Managing Student Loans

Federal student loans are at an all time high with more students applying and qualifying for the federal Perkins loan and the Stafford subsidized and unsubsidized loans on offer. Interest rates have been lowered, as the Department of Education has saved an estimated $60 billion by cutting out the middlemen previously used to issue federal student loans, and issuing them directly from the department. Federal student loans should be the first port of call for any student borrowing, and offers a straightforward process.

On submission of the FAFSA a student is assessed for eligibility of the Pell Grant and federal loans, once the families expected contribution has been determined. The process of application is free, and the loans are issued with a fixed rate of interest and clear terms and conditions. However the rising costs of a college education mean that a proportion of students are unable to meet the costs of college through federal student loans alone, and need to turn to private student loans.

When applying to a private lender the student and co-signer, if there is one used, should pay particular attention to any indirect costs associated with the loan. Unfortunately many of the indirect costs are not disclosed at the time of application, and cautious applicants should ensure that they are fully apprised of any indirect costs, especially those which might apply when it comes to repayments.

Many private lenders have ended the practice of charging origination and disbursement fees when an application is made. Instead these costs are automatically built into the interest rate charged. Students should check carefully to see if either of these fees are added by the lender, but it could result in a lower interest rate if they are.

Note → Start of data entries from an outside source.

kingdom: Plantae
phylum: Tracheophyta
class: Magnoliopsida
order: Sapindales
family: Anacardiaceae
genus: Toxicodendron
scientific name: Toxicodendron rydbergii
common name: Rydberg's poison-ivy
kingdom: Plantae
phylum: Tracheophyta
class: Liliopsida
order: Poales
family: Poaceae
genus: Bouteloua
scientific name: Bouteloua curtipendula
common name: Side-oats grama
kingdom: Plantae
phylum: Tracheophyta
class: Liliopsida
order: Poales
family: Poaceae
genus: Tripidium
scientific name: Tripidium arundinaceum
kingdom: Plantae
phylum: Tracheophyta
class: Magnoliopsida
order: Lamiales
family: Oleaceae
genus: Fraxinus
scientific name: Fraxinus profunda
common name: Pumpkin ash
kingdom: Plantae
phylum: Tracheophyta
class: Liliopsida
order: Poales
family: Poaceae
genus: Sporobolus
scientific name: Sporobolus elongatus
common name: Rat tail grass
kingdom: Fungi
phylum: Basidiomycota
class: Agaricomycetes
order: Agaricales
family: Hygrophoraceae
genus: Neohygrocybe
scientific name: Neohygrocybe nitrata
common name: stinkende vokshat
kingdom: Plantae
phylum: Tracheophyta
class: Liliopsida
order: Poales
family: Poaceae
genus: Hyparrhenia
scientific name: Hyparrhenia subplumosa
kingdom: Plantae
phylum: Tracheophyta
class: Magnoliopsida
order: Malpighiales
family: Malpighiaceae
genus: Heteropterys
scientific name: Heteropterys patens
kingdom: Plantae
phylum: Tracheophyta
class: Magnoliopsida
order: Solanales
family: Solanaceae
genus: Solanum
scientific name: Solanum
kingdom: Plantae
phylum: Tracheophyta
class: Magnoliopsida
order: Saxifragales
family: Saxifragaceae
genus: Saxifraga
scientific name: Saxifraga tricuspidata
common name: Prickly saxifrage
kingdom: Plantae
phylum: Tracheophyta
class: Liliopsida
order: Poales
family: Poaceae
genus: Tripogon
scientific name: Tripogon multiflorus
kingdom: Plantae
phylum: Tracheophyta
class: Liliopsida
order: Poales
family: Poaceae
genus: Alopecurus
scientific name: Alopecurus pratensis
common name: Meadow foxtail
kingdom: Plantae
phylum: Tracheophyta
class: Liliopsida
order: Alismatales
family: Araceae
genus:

No one expects to have difficulty repaying their student loans when they are first issued, but there are times when requesting a deferment of payment or forbearance may become a necessity. Check if the lender charges for this, as although Sallie Mae for example does not reveal a charge for this on their website, borrowers in 2009 were being charged $50 to arrange a 3 month deferment. Also although the site does state that late payments result in a late fee, it does not disclose the level of the fee.

These indirect costs need to be considered in case there is a worst case scenario. Sallie Mae also fails to reveal if there will be a charge to change repayment plans, a proviso which is advertised. Students should check if payment difficulties would result in an interest hike as it does on credit cards.

These are all indirect charges which will accrue additional interest and should be taken into account before acceptance of a private loan is given. Applying to a variety of lenders and asking for a full disclosure of indirect fees could save the later worry of student loan debt increasing if one encounters circumstances which result in difficulty making repayments.

Additionally every student should check if the lender they are considering applies any penalty fees for over payments or early redemption of the loan. Lenders which apply penalty fees should be avoided, as the best scenario to hope for is that private student loans can be repaid in a shorter than agreed term to reduce the total amount of interest charged.

Before any private student loan is applied for the student or co-signer should ask these questions upfront and thus be prepared for any undisclosed indirect charges. Upon approval of a loan then the paperwork should be gone over in great detail to ensure there are no indirect charges in the small print. It pays to invest the time to ensure that everything is understood to avoid any surprises when repayment of the loans falls due.